— START TEXT EXCERPT —
Update your blogrolls! Um, not.

John A. Davison has started a new blog. You may recall his previous blog, or the one before that. His technique is to post one article, invite comments, and when he gets tired of them, move on…not to a new article, a new blog. His first got 881 comments (many of them consisting of Davis wondering where everyone was, or arguing with DaveScot); this is the only article there.

I have my own blog now, only because I have been banned from just about all the others. Since I am computer illiterate, don’t expect very much from me. I welcome any comments about my published papers including my unpublished “An Evolutionary Manifesto: A New Hypothesis For Organic Change.” I will tend to ignore any denigrations either of myself or my distinguished sources. I will also not take seriously comments from anonymous posters although I will respond provided they are civil.

That’s it, demonstrating that at least he was honest in saying he was computer illiterate. The second got 651 comments, again more of the same, and here’s all the content on it:

The original Prescribed Evolution blog got pretty cluttered so I am starting a new one. Hopefully I will be able to better manage this one than the original.
— END TEXT EXCERPT —
— START GIVEN RECORDS —
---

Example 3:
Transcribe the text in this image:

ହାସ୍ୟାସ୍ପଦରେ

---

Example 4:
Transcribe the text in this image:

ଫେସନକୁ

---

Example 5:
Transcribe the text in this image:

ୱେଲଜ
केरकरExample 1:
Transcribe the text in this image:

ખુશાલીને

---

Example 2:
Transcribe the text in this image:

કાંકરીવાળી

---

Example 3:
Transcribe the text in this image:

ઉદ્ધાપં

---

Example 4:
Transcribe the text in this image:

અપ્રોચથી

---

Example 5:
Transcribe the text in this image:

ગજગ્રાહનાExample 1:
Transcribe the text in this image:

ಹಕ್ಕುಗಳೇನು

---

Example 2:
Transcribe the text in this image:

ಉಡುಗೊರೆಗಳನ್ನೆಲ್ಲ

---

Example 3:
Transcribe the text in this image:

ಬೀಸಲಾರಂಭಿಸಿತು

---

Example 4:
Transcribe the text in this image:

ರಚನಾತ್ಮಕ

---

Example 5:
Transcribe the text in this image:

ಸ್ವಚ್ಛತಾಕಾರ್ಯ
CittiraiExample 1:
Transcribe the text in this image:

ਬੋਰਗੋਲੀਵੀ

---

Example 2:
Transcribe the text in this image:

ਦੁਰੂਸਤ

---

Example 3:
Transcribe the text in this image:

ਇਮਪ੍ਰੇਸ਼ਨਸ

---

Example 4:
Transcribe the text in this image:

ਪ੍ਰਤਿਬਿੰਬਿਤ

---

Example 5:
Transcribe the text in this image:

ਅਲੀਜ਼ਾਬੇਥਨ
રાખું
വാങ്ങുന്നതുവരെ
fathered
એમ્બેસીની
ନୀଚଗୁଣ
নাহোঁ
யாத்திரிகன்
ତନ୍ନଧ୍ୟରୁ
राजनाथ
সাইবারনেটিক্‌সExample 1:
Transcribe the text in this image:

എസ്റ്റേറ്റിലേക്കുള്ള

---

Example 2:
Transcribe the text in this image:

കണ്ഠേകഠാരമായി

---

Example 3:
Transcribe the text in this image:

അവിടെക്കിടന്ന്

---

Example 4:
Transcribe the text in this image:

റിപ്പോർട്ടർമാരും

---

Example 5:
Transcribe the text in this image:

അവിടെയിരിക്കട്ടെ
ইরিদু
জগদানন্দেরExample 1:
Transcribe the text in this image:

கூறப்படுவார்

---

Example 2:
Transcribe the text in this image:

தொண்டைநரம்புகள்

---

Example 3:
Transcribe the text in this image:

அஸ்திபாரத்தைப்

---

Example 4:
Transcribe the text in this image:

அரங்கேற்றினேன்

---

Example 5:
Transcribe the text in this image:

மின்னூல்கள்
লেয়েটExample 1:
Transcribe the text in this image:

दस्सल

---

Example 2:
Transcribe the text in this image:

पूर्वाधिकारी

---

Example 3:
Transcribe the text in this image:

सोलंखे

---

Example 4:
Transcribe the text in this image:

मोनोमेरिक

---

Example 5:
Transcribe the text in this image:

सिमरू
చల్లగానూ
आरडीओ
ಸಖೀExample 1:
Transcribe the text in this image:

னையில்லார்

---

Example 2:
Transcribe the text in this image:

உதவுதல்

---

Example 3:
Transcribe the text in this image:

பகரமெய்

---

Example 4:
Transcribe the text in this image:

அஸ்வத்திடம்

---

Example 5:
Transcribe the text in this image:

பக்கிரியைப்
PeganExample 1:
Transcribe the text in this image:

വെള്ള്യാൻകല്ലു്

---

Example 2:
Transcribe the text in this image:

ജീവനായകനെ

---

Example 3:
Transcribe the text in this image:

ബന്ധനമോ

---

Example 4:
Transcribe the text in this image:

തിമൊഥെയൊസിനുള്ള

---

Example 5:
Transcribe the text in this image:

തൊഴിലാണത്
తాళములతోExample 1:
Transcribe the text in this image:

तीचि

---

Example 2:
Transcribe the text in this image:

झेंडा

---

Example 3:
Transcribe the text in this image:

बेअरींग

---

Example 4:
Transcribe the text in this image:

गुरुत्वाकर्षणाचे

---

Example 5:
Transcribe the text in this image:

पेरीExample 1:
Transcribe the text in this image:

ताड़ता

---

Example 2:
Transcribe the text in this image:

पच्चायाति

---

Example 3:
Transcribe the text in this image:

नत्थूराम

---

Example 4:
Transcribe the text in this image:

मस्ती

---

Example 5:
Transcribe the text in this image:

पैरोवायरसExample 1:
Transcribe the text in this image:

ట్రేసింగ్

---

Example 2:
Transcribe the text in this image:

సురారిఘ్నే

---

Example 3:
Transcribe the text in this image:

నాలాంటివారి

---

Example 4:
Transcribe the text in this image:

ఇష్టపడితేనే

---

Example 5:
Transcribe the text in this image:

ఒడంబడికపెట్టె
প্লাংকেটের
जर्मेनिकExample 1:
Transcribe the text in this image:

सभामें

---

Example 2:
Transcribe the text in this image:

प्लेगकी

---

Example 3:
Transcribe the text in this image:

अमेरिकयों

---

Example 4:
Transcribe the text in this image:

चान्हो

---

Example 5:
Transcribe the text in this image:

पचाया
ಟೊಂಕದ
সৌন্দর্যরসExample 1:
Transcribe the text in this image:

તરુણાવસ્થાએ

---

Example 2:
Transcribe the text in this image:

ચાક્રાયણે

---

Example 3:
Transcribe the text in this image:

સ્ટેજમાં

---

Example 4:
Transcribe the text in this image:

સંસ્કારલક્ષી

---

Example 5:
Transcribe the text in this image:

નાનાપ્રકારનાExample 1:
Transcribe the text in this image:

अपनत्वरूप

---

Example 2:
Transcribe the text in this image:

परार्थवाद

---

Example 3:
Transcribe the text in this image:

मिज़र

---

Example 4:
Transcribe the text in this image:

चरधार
— END GIVEN RECORDS —
TASK DESCRIPTION:
Repeat word for word the part of the post about John A. Davison's blogs between "The original Prescribed" and "than the original.", inclusive.

FULL ANSWER:
The original Prescribed Evolution blog got pretty cluttered so I am starting a new one. Hopefully I will be able to better manage this one than the original.